I saw the cave and the church in Covadonga in about 15 minutes. The town is mostly made up of a few tourist restaurants. I’m happy I checked it out, but I also it’s not worth it if you’re not already nearby (to see the lakes, hike, or visit Cangas). There’s nothing really that special that you can’t see in a picture or read about on Wikipedia.



At my hostel that night, I was shocked to meet three other Americans, also all traveling alone. Truly strange! Two of them were living in Andalucia, and one was just visiting Spain. I had only really heard about Asturias this year and I live "next-door", so I was surprised that they all decided to come, and also that we all ended up in the middle of nowhere. I joined some of them for dinner down the street. It was cool to hang out with people from my country for a while. I kind of had forgotten how easy it is to talk to someone with your same accent and cultural background.



The next morning, I caught a bus back up to Cangas de Onís. I waited and waited for my bus to Las Arenas de Cabrales to show up. I carefully checked every bus that pulled up to make sure it wasn’t my bus (there were lots of buses in and out headed for the lakes), but I swear my bus didn’t come (and I’ll further this theory in the next blog post). I asked at the ticket counter, and the lady directed me to the cafeteria, which is apparently where they sell non-Covadonga bus tickets. That guy had no explanation for me but showed me the platform the bus would come to, and exchanged my ticket for the next bus. Luckily that worked out!
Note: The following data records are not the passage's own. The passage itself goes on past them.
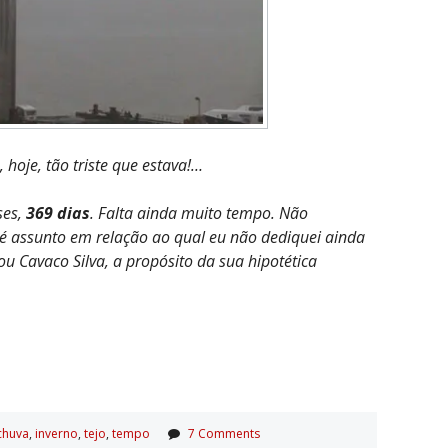
 hoje, tão triste que estava!…
ses,
369 dias
. Falta ainda muito tempo. Não
 é assunto em relação ao qual eu não dediquei ainda
 Cavaco Silva, a propósito da sua hipotética
chuva
,
inverno
,
tejo
,
tempo
7 Comments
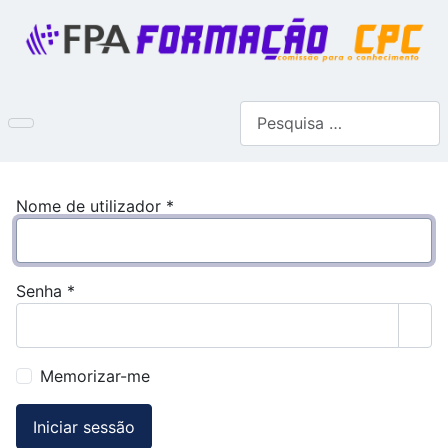
Pesquisar
Nome de utilizador
*
Senha
*
Most
Memorizar-me
Iniciar sessão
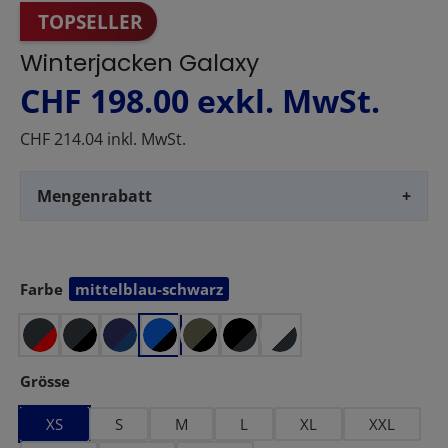
TOPSELLER
Winterjacken Galaxy
CHF 198.00
exkl. MwSt.
CHF 214.04 inkl. MwSt.
Mengenrabatt
+
Farbe
mittelblau-schwarz
auswählen
auswählen
Grösse
XS
S
M
L
XL
XXL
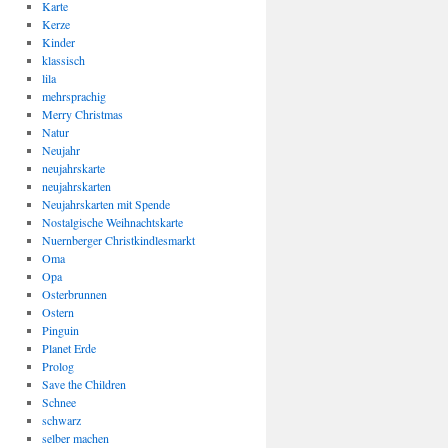
Karte
Kerze
Kinder
klassisch
lila
mehrsprachig
Merry Christmas
Natur
Neujahr
neujahrskarte
neujahrskarten
Neujahrskarten mit Spende
Nostalgische Weihnachtskarte
Nuernberger Christkindlesmarkt
Oma
Opa
Osterbrunnen
Ostern
Pinguin
Planet Erde
Prolog
Save the Children
Schnee
schwarz
selber machen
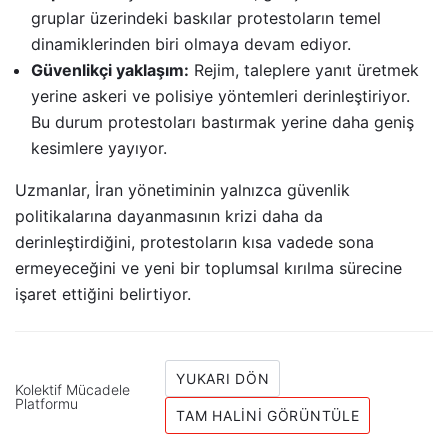
gruplar üzerindeki baskılar protestoların temel
dinamiklerinden biri olmaya devam ediyor.
Güvenlikçi yaklaşım:
Rejim, taleplere yanıt üretmek
yerine askeri ve polisiye yöntemleri derinleştiriyor.
Bu durum protestoları bastırmak yerine daha geniş
kesimlere yayıyor.
Uzmanlar, İran yönetiminin yalnızca güvenlik
politikalarına dayanmasının krizi daha da
derinleştirdiğini, protestoların kısa vadede sona
ermeyeceğini ve yeni bir toplumsal kırılma sürecine
işaret ettiğini belirtiyor.
YUKARI DÖN
Kolektif Mücadele
Platformu
TAM HALINI GÖRÜNTÜLE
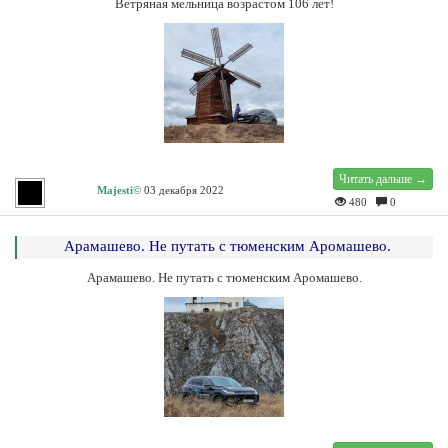
Ветряная мельница возрастом 106 лет!
Читать дальше →
Majesti©
03 декабря 2022
480
0
Арамашево. Не путать с тюменским Аромашево.
Арамашево. Не путать с тюменским Аромашево.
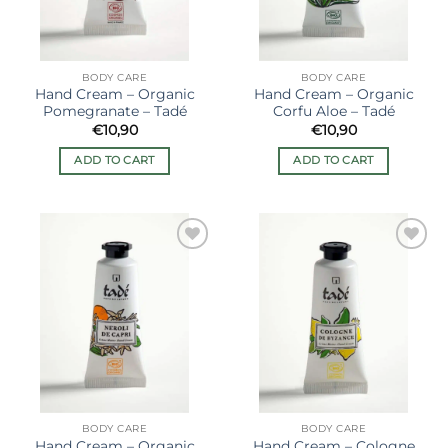
BODY CARE
BODY CARE
Hand Cream – Organic
Hand Cream – Organic
Pomegranate – Tadé
Corfu Aloe – Tadé
€
10,90
€
10,90
ADD TO CART
ADD TO CART
Ajouter
Ajouter
à la liste
à la liste
de
de
souhaits
souhaits
BODY CARE
BODY CARE
Hand Cream – Organic
Hand Cream – Cologne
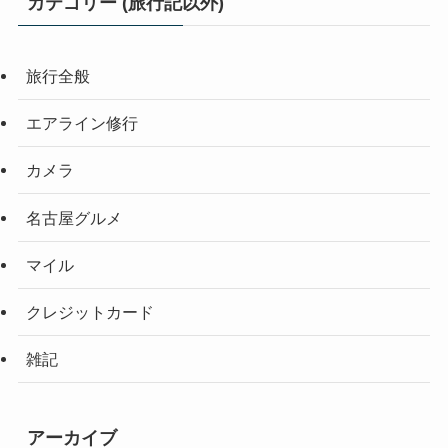
カテゴリー (旅行記以外)
旅行全般
エアライン修行
カメラ
名古屋グルメ
マイル
クレジットカード
雑記
アーカイブ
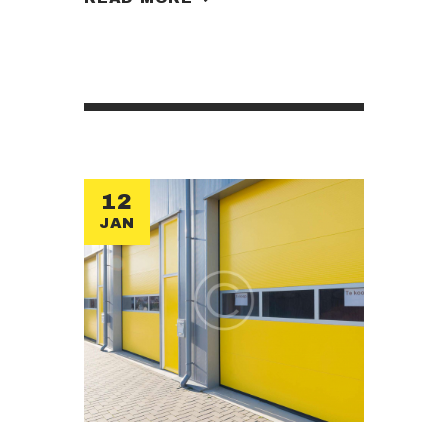
sociosqu, massa turpis adipiscing,
libero a mauris. Morbi rhoncus quis
wisi. Non est augue volutpat ipsum
proident. Urna tellus luctus sit
aliquam, erat non tincidunt luctus
sagittis consectetuer lacus, rutrum
vivamus ac nulla egestas mi, risus
ante mauris sem vel luctus…
12
JAN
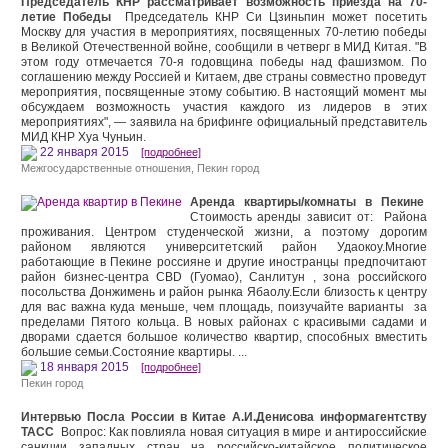
Председатель КНР рассматривает возможность приезда на 70-
летие Победы
Председатель КНР Си Цзиньпин может посетить
Москву для участия в мероприятиях, посвященных 70-летию победы
в Великой Отечественной войне, сообщили в четверг в МИД Китая. "В
этом году отмечается 70-я годовщина победы над фашизмом. По
соглашению между Россией и Китаем, две страны совместно проведут
мероприятия, посвященные этому событию. В настоящий момент мы
обсуждаем возможность участия каждого из лидеров в этих
мероприятиях", — заявила на брифинге официальный представитель
МИД КНР Хуа Чуньин.
22 января 2015
[подробнее]
Межгосударственные отношения
,
Пекин город
Аренда квартиры/комнаты в Пекине
Стоимость аренды зависит от: Района
проживания. Центром студенческой жизни, а поэтому дорогим
районом являются университетский район Удаокоу.Многие
работающие в Пекине россияне и другие иностранцы предпочитают
район бизнес-центра CBD (Гуомао), Санлитун , зона российского
посольства Донжимень и район рынка Ябаолу.Если близость к центру
для вас важна куда меньше, чем площадь, поизучайте варианты за
пределами Пятого кольца. В новых районах с красивыми садами и
дворами сдается большое количество квартир, способных вместить
большие семьи.Состояние квартиры. ...
18 января 2015
[подробнее]
Пекин город
Интервью Посла России в Китае А.И.Денисова информагентству
ТАСС
Вопрос: Как повлияла новая ситуация в мире и антироссийские
санкции западных стран на российско-китайское политическое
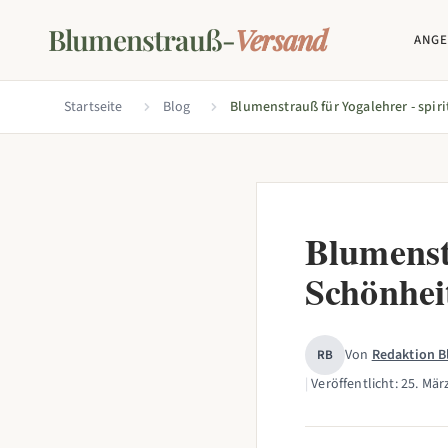
Blumenstrauß-
Versand
ANG
Startseite
Blog
Blumenstr
Schönhei
Von
Redaktion 
RB
|
Veröffentlicht:
25. Mär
In the few hours I had before the next bus, I walked around Cangas. It’s a cute little touristy town with a river running through it. They’ve developed the river with paths and footbridges along it. The town’s most famous landmark is a roman bridge framed by mountains. I truly could have been in way worse places for a few hours. I sat by the river in the sunshine, ate lunch, and listened to the aforementioned podcast, this time without any interruptions from drunk men. I made sure to arrive at the bus station early, and this time, I caught the bus. On to Las Arenas de Cabrales!